# DIRECTIONS
a) List the three failures LPL Financial is alleged to have committed, as given in the first sentence of the passage on LPL Financial.
b) Carry the passage on LPL Financial forward from its final sentence.

# PASSAGE
----------------------------------------

The Department of Market Regulation of the Financial Industry Regulatory Authority (FINRA) received a Letter of Acceptance, Waiver and Consent (AWC) from LPL Financial LLC (LPL Financial) for allegedly failing to execute several trade orders fully and promptly, reporting improper data and failing to properly supervise.
The Department of Market Regulation conducted two reviews of LPL Financial in 2012 to examine its trading and reporting methods. During its Trading and Market Making Surveillance (TMMS) review, FINRA found that in four instances, LPL Financial failed to execute orders fully and promptly. During the review, FINRA also found that LPL Financial transmitted to OATS eights reports that contained inaccurate, incomplete, or improperly formatted data. Additionally, the TMMS review found that LPL Financial failed to transmit two Reportable Order Events to OATS and failed to show the correct order receipt time on the memorandum of ten brokerage firms.

----------------------------------------

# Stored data
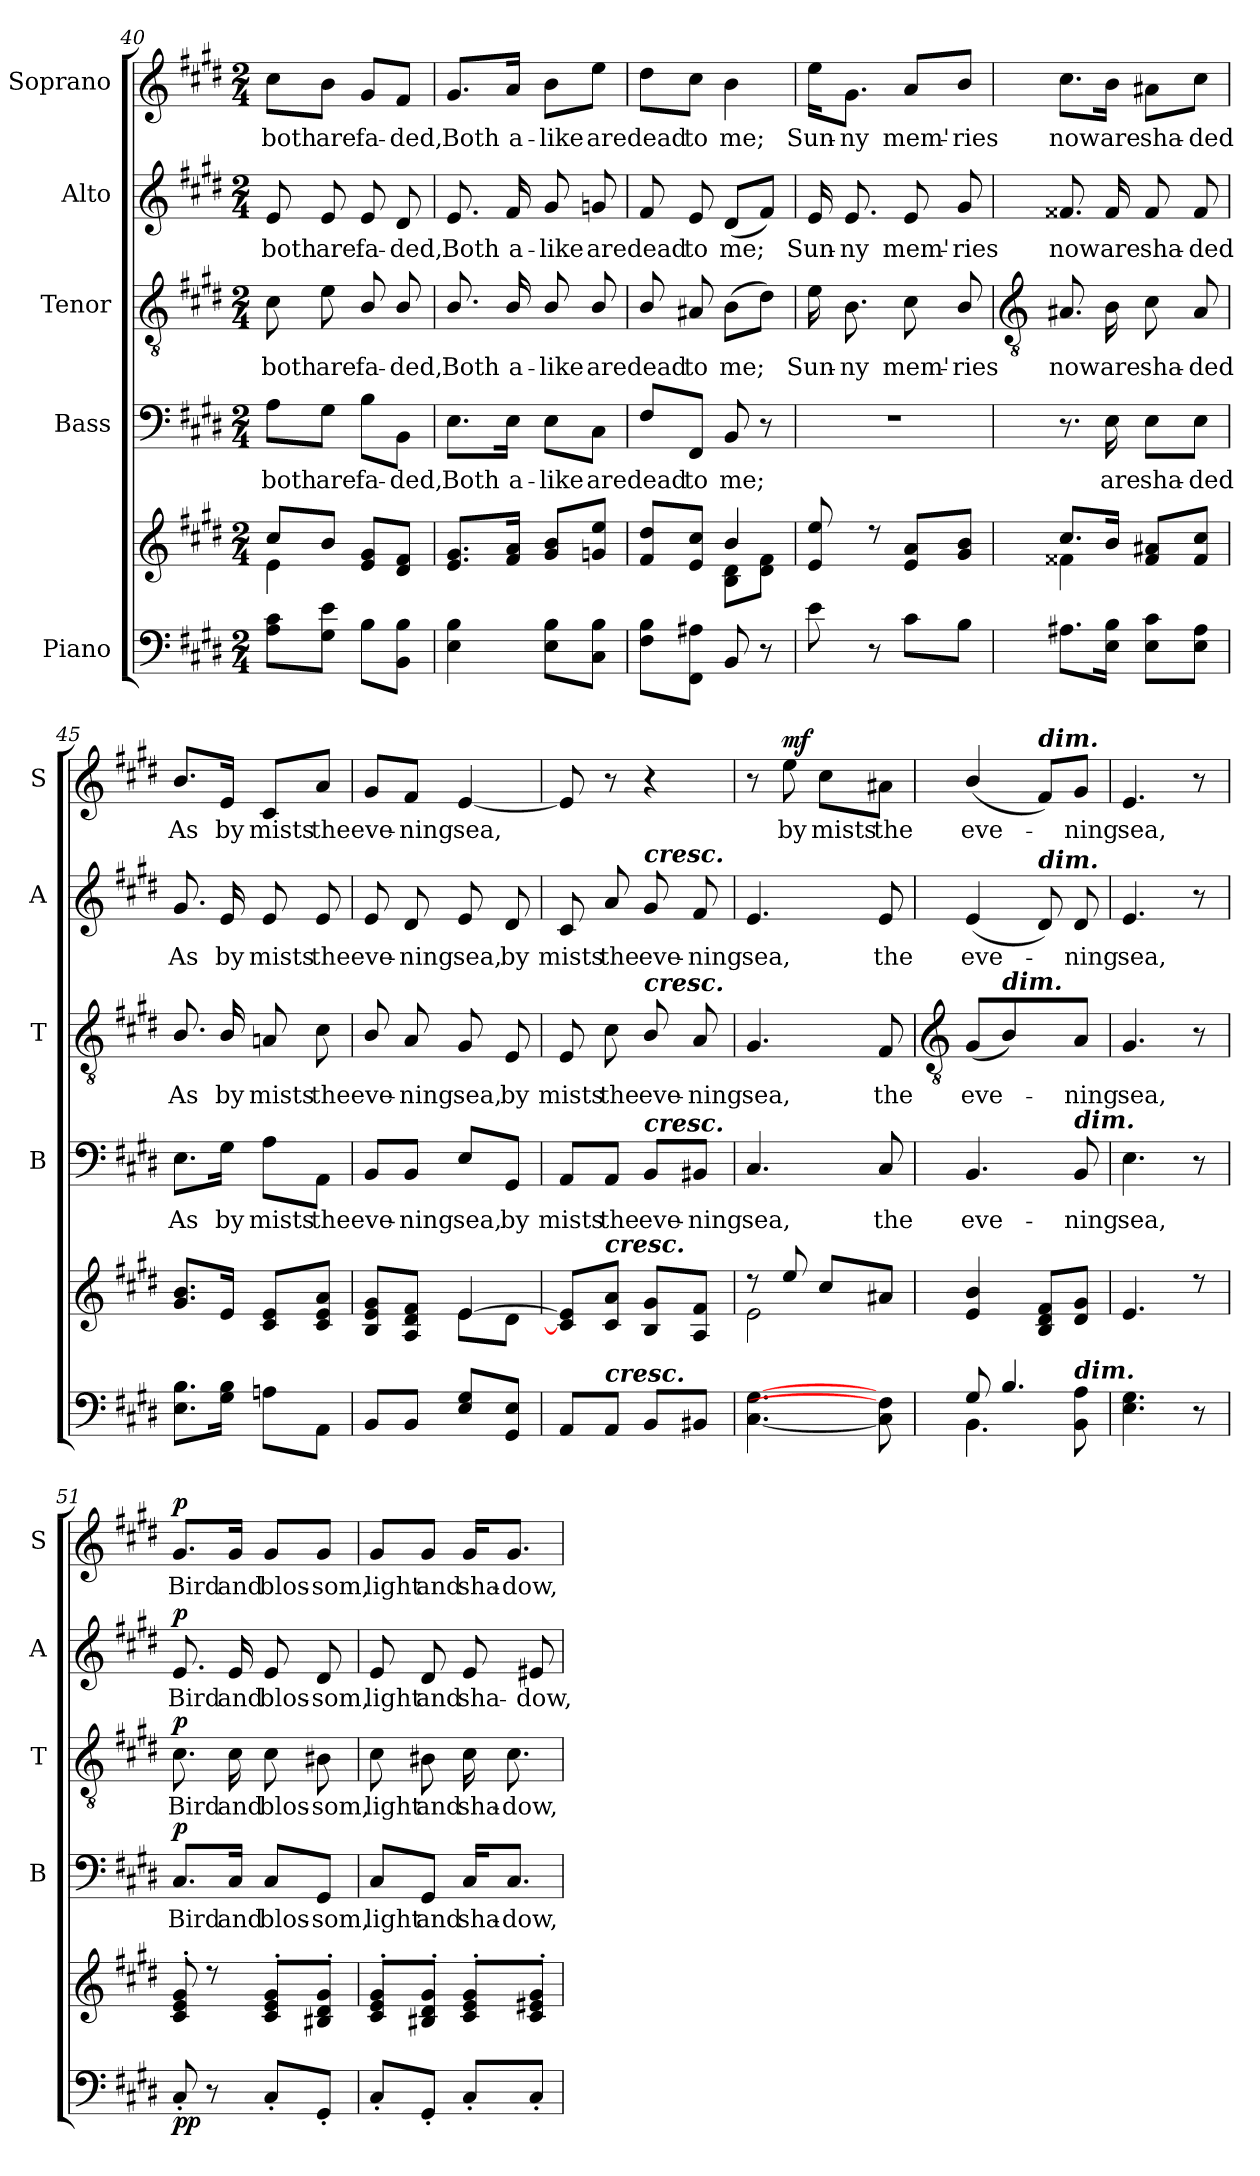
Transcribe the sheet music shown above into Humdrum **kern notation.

**kern	**kern	**dynam	**kern	**text	**dynam	**kern	**text	**dynam	**kern	**text	**dynam	**kern	**text	**dynam
*part5	*part5	*part5	*part4	*part4	*part4	*part3	*part3	*part3	*part2	*part2	*part2	*part1	*part1	*part1
*staff6	*staff5	*staff5/6	*staff4	*staff4	*staff4	*staff3	*staff3	*staff3	*staff2	*staff2	*staff2	*staff1	*staff1	*staff1
*I"Piano	*	*	*I"Bass	*	*	*I"Tenor	*	*	*I"Alto	*	*	*I"Soprano	*	*
*	*	*	*I'B	*	*	*I'T	*	*	*I'A	*	*	*I'S	*	*
*clefF4	*clefG2	*	*clefF4	*	*	*clefGv2	*	*	*clefG2	*	*	*clefG2	*	*
*k[f#c#g#d#]	*k[f#c#g#d#]	*	*k[f#c#g#d#]	*	*	*k[f#c#g#d#]	*	*	*k[f#c#g#d#]	*	*	*k[f#c#g#d#]	*	*
*E:	*E:	*	*E:	*	*	*E:	*	*	*E:	*	*	*E:	*	*
*M2/4	*M2/4	*	*M2/4	*	*	*M2/4	*	*	*M2/4	*	*	*M2/4	*	*
=40	=40	=40	=40	=40	=40	=40	=40	=40	=40	=40	=40	=40	=40	=40
*	*^	*	*	*	*	*	*	*	*	*	*	*	*	*
!	!	!	!	!	!LO:LY:b	!	!	!LO:LY:b	!	!	!LO:LY:b	!	!	!LO:LY:b	!
8A 8c#L	8cc#/L	4e\	.	8A\L	both	.	8c#	both	.	8e	both	.	8cc#\L	both	.
!	!	!	!	!	!LO:LY:b	!	!	!LO:LY:b	!	!	!LO:LY:b	!	!	!LO:LY:b	!
8G# 8eJ	8b/J	.	.	8G#\J	are	.	8e	are	.	8e	are	.	8b\J	are	.
!	!	!	!	!	!LO:LY:b	!	!	!LO:LY:b	!	!	!LO:LY:b	!	!	!LO:LY:b	!
8BL	8e 8g#L	4ryy	.	8B\L	fa-	.	8B/	fa-	.	8e	fa-	.	8g#/L	fa-	.
!	!	!	!	!	!LO:LY:b	!	!	!LO:LY:b	!	!	!LO:LY:b	!	!	!LO:LY:b	!
8BB 8BJ	8d# 8f#J	.	.	8BB\J	-ded,	.	8B/	-ded,	.	8d#	-ded,	.	8f#/J	-ded,	.
=41	=41	=41	=41	=41	=41	=41	=41	=41	=41	=41	=41	=41	=41	=41	=41
!	!	!	!	!	!LO:LY:b	!	!	!LO:LY:b	!	!	!LO:LY:b	!	!	!LO:LY:b	!
4E 4B	8.e 8.g#L	2ryy	.	8.E\L	Both	.	8.B/	Both	.	8.e	Both	.	8.g#/L	Both	.
!	!	!	!	!	!LO:LY:b	!	!	!LO:LY:b	!	!	!LO:LY:b	!	!	!LO:LY:b	!
.	16f# 16aJ	.	.	16E\Jk	a-	.	16B/	a-	.	16f#	a-	.	16a/Jk	a-	.
!	!	!	!	!	!LO:LY:b	!	!	!LO:LY:b	!	!	!LO:LY:b	!	!	!LO:LY:b	!
8E 8BL	8g# 8bL	.	.	8E\L	-like	.	8B/	-like	.	8g#	-like	.	8b\L	-like	.
!	!	!	!	!	!LO:LY:b	!	!	!LO:LY:b	!	!	!LO:LY:b	!	!	!LO:LY:b	!
8C# 8BJ	8gn 8eeJ	.	.	8C#\J	are	.	8B/	are	.	8gn	are	.	8ee\J	are	.
=42	=42	=42	=42	=42	=42	=42	=42	=42	=42	=42	=42	=42	=42	=42	=42
!	!	!	!	!	!LO:LY:b	!	!	!LO:LY:b	!	!	!LO:LY:b	!	!	!LO:LY:b	!
8F# 8BL	8f# 8dd#L	4ryy	.	8F#/L	dead	.	8B/	dead	.	8f#	dead	.	8dd#\L	dead	.
!	!	!	!	!	!LO:LY:b	!	!	!LO:LY:b	!	!	!LO:LY:b	!	!	!LO:LY:b	!
8FF# 8A#XJ	8e 8cc#J	.	.	8FF#/J	to	.	8A#X	to	.	8e	to	.	8cc#\J	to	.
!	!	!	!	!	!LO:LY:b	!	!	!LO:LY:b	!	!	!LO:LY:b	!	!	!LO:LY:b	!
8BB	4b/	8B\ 8d#\L	.	8BB	me;	.	(>8BL	me;	.	(<8d#L	me;	.	4b	me;	.
8r	.	8d#\ 8f#\J	.	8r	.	.	8d#J)	.	.	8f#J)	.	.	.	.	.
=43	=43	=43	=43	=43	=43	=43	=43	=43	=43	=43	=43	=43	=43	=43	=43
!	!	!	!	!LO:N:vis=1	!	!	!	!LO:LY:b	!	!	!LO:LY:b	!	!	!LO:LY:b	!
8e	8e/ 8ee/	2ryy	.	2r	.	.	16e	Sun-	.	16e	Sun-	.	16ee\KL	Sun-	.
!	!	!	!	!	!	!	!	!LO:LY:b	!	!	!LO:LY:b	!	!	!LO:LY:b	!
.	.	.	.	.	.	.	8.B	-ny	.	8.e	-ny	.	8.g#\J	-ny	.
8r	8r	.	.	.	.	.	.	.	.	.	.	.	.	.	.
!	!	!	!	!	!	!	!	!LO:LY:b	!	!	!LO:LY:b	!	!	!LO:LY:b	!
8c#L	8e 8aL	.	.	.	.	.	8c#	mem'-	.	8e	mem'-	.	8a/L	mem'-	.
!	!	!	!	!	!	!	!	!LO:LY:b	!	!	!LO:LY:b	!	!	!LO:LY:b	!
8BJ	8g# 8bJ	.	.	.	.	.	8B/	-ries	.	8g#	-ries	.	8b/J	-ries	.
!!LO:LB:g=z
=44	=44	=44	=44	=44	=44	=44	=44	=44	=44	=44	=44	=44	=44	=44	=44
*	*	*	*	*	*	*	*clefGv2	*	*	*	*	*	*	*	*
!	!	!	!	!	!	!	!	!LO:LY:b	!	!	!LO:LY:b	!	!	!LO:LY:b	!
8.A#XL	8.cc#/L	4f##X\	.	8.r	.	.	8.A#X	now	.	8.f##X	now	.	8.cc#\L	now	.
!	!	!	!	!	!LO:LY:b	!	!	!LO:LY:b	!	!	!LO:LY:b	!	!	!LO:LY:b	!
16E 16BJ	16b/J	.	.	16E	are	.	16B	are	.	16f##	are	.	16b\Jk	are	.
!	!	!	!	!	!LO:LY:b	!	!	!LO:LY:b	!	!	!LO:LY:b	!	!	!LO:LY:b	!
8E 8c#L	8f##/ 8a#X/L	4ryy	.	8E\L	sha-	.	8c#	sha-	.	8f##	sha-	.	8a#X\L	sha-	.
!	!	!	!	!	!LO:LY:b	!	!	!LO:LY:b	!	!	!LO:LY:b	!	!	!LO:LY:b	!
8E 8A#J	8f##/ 8cc#/J	.	.	8E\J	-ded	.	8A#	-ded	.	8f##	-ded	.	8cc#\J	-ded	.
=45	=45	=45	=45	=45	=45	=45	=45	=45	=45	=45	=45	=45	=45	=45	=45
!	!	!LO:N:vis=1	!	!	!LO:LY:b	!	!	!LO:LY:b	!	!	!LO:LY:b	!	!	!LO:LY:b	!
8.E 8.BL	8.g#/ 8.b/L	2ryy	.	8.E\L	As	.	8.B/	As	.	8.g#	As	.	8.b/L	As	.
!	!	!	!	!	!LO:LY:b	!	!	!LO:LY:b	!	!	!LO:LY:b	!	!	!LO:LY:b	!
16G# 16BJ	16e/J	.	.	16G#\Jk	by	.	16B/	by	.	16e	by	.	16e/Jk	by	.
!	!	!	!	!	!LO:LY:b	!	!	!LO:LY:b	!	!	!LO:LY:b	!	!	!LO:LY:b	!
8AnL	8c#/ 8e/L	.	.	8A\L	mists	.	8An	mists	.	8e	mists	.	8c#/L	mists	.
!	!	!	!	!	!LO:LY:b	!	!	!LO:LY:b	!	!	!LO:LY:b	!	!	!LO:LY:b	!
8AAJ	8c#/ 8e/ 8a/J	.	.	8AA\J	the	.	8c#	the	.	8e	the	.	8a/J	the	.
=46	=46	=46	=46	=46	=46	=46	=46	=46	=46	=46	=46	=46	=46	=46	=46
!	!	!	!	!	!LO:LY:b	!	!	!LO:LY:b	!	!	!LO:LY:b	!	!	!LO:LY:b	!
8BBL	8B/ 8e/ 8g#/L	4ryy	.	8BB/L	eve-	.	8B/	eve-	.	8e	eve-	.	8g#/L	eve-	.
!	!	!	!	!	!LO:LY:b	!	!	!LO:LY:b	!	!	!LO:LY:b	!	!	!LO:LY:b	!
8BBJ	8A/ 8d#/ 8f#/J	.	.	8BB/J	-ning	.	8A	-ning	.	8d#	-ning	.	8f#/J	-ning	.
!	!	!	!	!	!LO:LY:b	!	!	!LO:LY:b	!	!	!LO:LY:b	!	!	!LO:LY:b	!
8E 8G#L	[4e/	8e\L	.	8E/L	sea,	.	8G#	sea,	.	8e	sea,	.	[4e	sea,	.
!	!	!	!	!	!LO:LY:b	!	!	!LO:LY:b	!	!	!LO:LY:b	!	!	!	!
8GG# 8EJ	.	8d#\J	.	8GG#/J	by	.	8E	by	.	8d#	by	.	.	.	.
=47	=47	=47	=47	=47	=47	=47	=47	=47	=47	=47	=47	=47	=47	=47	=47
!	!	!LO:N:vis=1	!	!	!LO:LY:b	!	!	!LO:LY:b	!	!	!LO:LY:b	!	!	!	!
8AAL	8c#/] 8e/]L	2ryy	.	8AA/L	mists	.	8E	mists	.	8c#	mists	.	8e]	.	.
!	!LO:TX:a:Bi:t=cresc.	!	!	!	!	!	!	!	!	!	!	!	!	!	!
!LO:TX:a:Bi:t=cresc.	!	!	!	!	!	!	!	!	!	!	!	!	!	!	!
!	!	!	!	!	!LO:LY:b	!	!	!LO:LY:b	!	!	!LO:LY:b	!	!	!	!
8AAJ	8c#/ 8a/J	.	.	8AA/J	the	.	8c#	the	.	8a	the	.	8r	.	.
!	!	!	!	!	!	!	!	!	!	!LO:TX:a:Bi:t=cresc.	!	!	!	!	!
!	!	!	!	!	!	!	!LO:TX:a:Bi:t=cresc.	!	!	!	!	!	!	!	!
!	!	!	!	!LO:TX:a:Bi:t=cresc.	!	!	!	!	!	!	!	!	!	!	!
!	!	!	!	!	!LO:LY:b	!	!	!LO:LY:b	!	!	!LO:LY:b	!	!	!	!
8BBL	8B/ 8g#/L	.	.	8BB/L	eve-	.	8B/	eve-	.	8g#	eve-	.	4r	.	.
!	!	!	!	!	!LO:LY:b	!	!	!LO:LY:b	!	!	!LO:LY:b	!	!	!	!
8BB#XJ	8A/ 8f#/J	.	.	8BB#X/J	-ning	.	8A	-ning	.	8f#	-ning	.	.	.	.
=48	=48	=48	=48	=48	=48	=48	=48	=48	=48	=48	=48	=48	=48	=48	=48
!	!	!	!	!	!LO:LY:b	!	!	!LO:LY:b	!	!	!LO:LY:b	!	!	!	!
[4.C# [4.G#	8r	2e\	.	4.C#	sea,	.	4.G#	sea,	.	4.e	sea,	.	8r	.	.
!	!	!	!	!	!	!	!	!	!	!	!	!	!	!LO:LY:b	!LO:DY:b
.	8ee/	.	.	.	.	.	.	.	.	.	.	.	8ee	by	mf
!	!	!	!	!	!	!	!	!	!	!	!	!	!	!LO:LY:b	!
.	8cc#/L	.	.	.	.	.	.	.	.	.	.	.	8cc#\L	mists	.
!	!	!	!	!	!LO:LY:b	!	!	!LO:LY:b	!	!	!LO:LY:b	!	!	!LO:LY:b	!
8C#] 8F#]	8a#X/J	.	.	8C#	the	.	8F#	the	.	8e	the	.	8a#X\J	the	.
*	*v	*v	*	*	*	*	*	*	*	*	*	*	*	*	*
!!LO:LB:g=z
=49	=49	=49	=49	=49	=49	=49	=49	=49	=49	=49	=49	=49	=49	=49
*	*	*	*	*	*	*clefGv2	*	*	*	*	*	*	*	*
*^	*	*	*	*	*	*	*	*	*	*	*	*	*	*
!	!	!	!	!	!LO:LY:b	!	!	!LO:LY:b	!	!	!LO:LY:b	!	!	!LO:LY:b	!
8G#/	4.BB\	4e/ 4b/	.	4.BB	eve-	.	(<8G#L	eve-	.	(<4e	eve-	.	(<4b/	eve-	.
!	!	!	!	!	!	!	!LO:TX:a:Bi:t=dim.	!	!	!	!	!	!	!	!
4.B/	.	.	.	.	.	.	4B/)	.	.	.	.	.	.	.	.
!	!	!	!	!	!	!	!	!	!	!	!	!	!LO:TX:a:Bi:t=dim.	!	!
!	!	!	!	!	!	!	!	!	!	!LO:TX:a:Bi:t=dim.	!	!	!	!	!
.	.	8B 8d# 8f#L	.	.	.	.	.	.	.	8d#)	.	.	8f#/L)	.	.
!	!	!	!	!LO:TX:a:Bi:t=dim.	!	!	!	!	!	!	!	!	!	!	!
!	!LO:TX:a:Bi:t=dim.	!	!	!	!	!	!	!	!	!	!	!	!	!	!
!	!	!	!	!	!LO:LY:b	!	!	!LO:LY:b	!	!	!LO:LY:b	!	!	!LO:LY:b	!
.	8BB 8A	8d# 8g#J	.	8BB	-ning	.	8AJ	ning	.	8d#	ning	.	8g#/J	ning	.
=50	=50	=50	=50	=50	=50	=50	=50	=50	=50	=50	=50	=50	=50	=50	=50
*	*	*^	*	*	*	*	*	*	*	*	*	*	*	*	*
!	!	!	!	!	!	!LO:LY:b	!	!	!LO:LY:b	!	!	!LO:LY:b	!	!	!LO:LY:b	!
*v	*v	*	*	*	*	*	*	*	*	*	*	*	*	*	*	*
4.E 4.G#	4.e	2ryy	.	4.E	sea,	.	4.G#	sea,	.	4.e	sea,	.	4.e	sea,	.
8r	8r	.	.	8r	.	.	8r	.	.	8r	.	.	8r	.	.
=51	=51	=51	=51	=51	=51	=51	=51	=51	=51	=51	=51	=51	=51	=51	=51
!	!	!LO:N:vis=1	!LO:DY:b=2	!	!LO:LY:b	!	!	!LO:LY:b	!	!	!LO:LY:b	!	!	!LO:LY:b	!
!	!	!	!LO:DY:n=1:b	!	!	!LO:DY:b	!	!	!LO:DY:b	!	!	!LO:DY:b	!	!	!LO:DY:b
8C#'/	8c#' 8e' 8g#'	2ryy	p p	8.C#/L	Bird	p	8.c#	Bird	p	8.e	Bird	p	8.g#/L	Bird	p
8r	8r	.	.	.	.	.	.	.	.	.	.	.	.	.	.
!	!	!	!	!	!LO:LY:b	!	!	!LO:LY:b	!	!	!LO:LY:b	!	!	!LO:LY:b	!
.	.	.	.	16C#/Jk	and	.	16c#	and	.	16e	and	.	16g#/Jk	and	.
!	!	!	!	!	!LO:LY:b	!	!	!LO:LY:b	!	!	!LO:LY:b	!	!	!LO:LY:b	!
8C#'L	8c#' 8e' 8g#'L	.	.	8C#/L	blos-	.	8c#	blos-	.	8e	blos-	.	8g#/L	blos-	.
!	!	!	!	!	!LO:LY:b	!	!	!LO:LY:b	!	!	!LO:LY:b	!	!	!LO:LY:b	!
8GG#'J	8B#X' 8d#' 8g#'J	.	.	8GG#/J	-som,	.	8B#X	-som,	.	8d#	-som,	.	8g#/J	-som,	.
=52	=52	=52	=52	=52	=52	=52	=52	=52	=52	=52	=52	=52	=52	=52	=52
!	!	!LO:N:vis=1	!	!	!LO:LY:b	!	!	!LO:LY:b	!	!	!LO:LY:b	!	!	!LO:LY:b	!
8C#'L	8c#' 8e' 8g#'L	2ryy	.	8C#/L	light	.	8c#	light	.	8e	light	.	8g#/L	light	.
!	!	!	!	!	!LO:LY:b	!	!	!LO:LY:b	!	!	!LO:LY:b	!	!	!LO:LY:b	!
8GG#'J	8B#X' 8d#' 8g#'J	.	.	8GG#/J	and	.	8B#X	and	.	8d#	and	.	8g#/J	and	.
!	!	!	!	!	!LO:LY:b	!	!	!LO:LY:b	!	!	!LO:LY:b	!	!	!LO:LY:b	!
8C#'L	8c#' 8e' 8g#'L	.	.	16C#/KL	sha-	.	16c#	sha-	.	8e	sha-	.	16g#/KL	sha-	.
!	!	!	!	!	!LO:LY:b	!	!	!LO:LY:b	!	!	!	!	!	!LO:LY:b	!
.	.	.	.	8.C#/J	-dow,	.	8.c#	-dow,	.	.	.	.	8.g#/J	-dow,	.
!	!	!	!	!	!	!	!	!	!	!	!LO:LY:b	!	!	!	!
8C#'J	8c#' 8e#X' 8g#'J	.	.	.	.	.	.	.	.	8e#X	-dow,	.	.	.	.
*	*v	*v	*	*	*	*	*	*	*	*	*	*	*	*	*
=	=	=	=	=	=	=	=	=	=	=	=	=	=	=
*-	*-	*-	*-	*-	*-	*-	*-	*-	*-	*-	*-	*-	*-	*-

----------------------------------------

# PER-TASK OUTPUTS
a)
- Failing to execute several trade orders fully and promptly
- Reporting improper data
- Failing to properly supervise

b)
The Trade Reporting and Compliance Engine (TRACE) Team of the Department of Market Regulation conducted its second review in June 2012 and found that LPL Financial failed to report 177 S1 transactions in Agency Debt securities within 15 minutes of the time of execution. FINRA alleged that LPL Financial should have reported the transactions and violated FINRA Rule 2010.
LPL Financial had two prior relevant disciplinary suits against them in 2011 with similar allegations. In January 2011 LPL Financial was fined $20,000 for alleged trade execution violations and in July 2011, LPL Financial was fined $22,500 for a pattern or practice of late reporting.
FINRA alleged that LPL Financial violated FINRA Rules 5310, 2010, 7450, and 4511 for all the findings. Without admitting or denying the findings, LPL Financial agreed to the sanctions and was censured and fined $30,000.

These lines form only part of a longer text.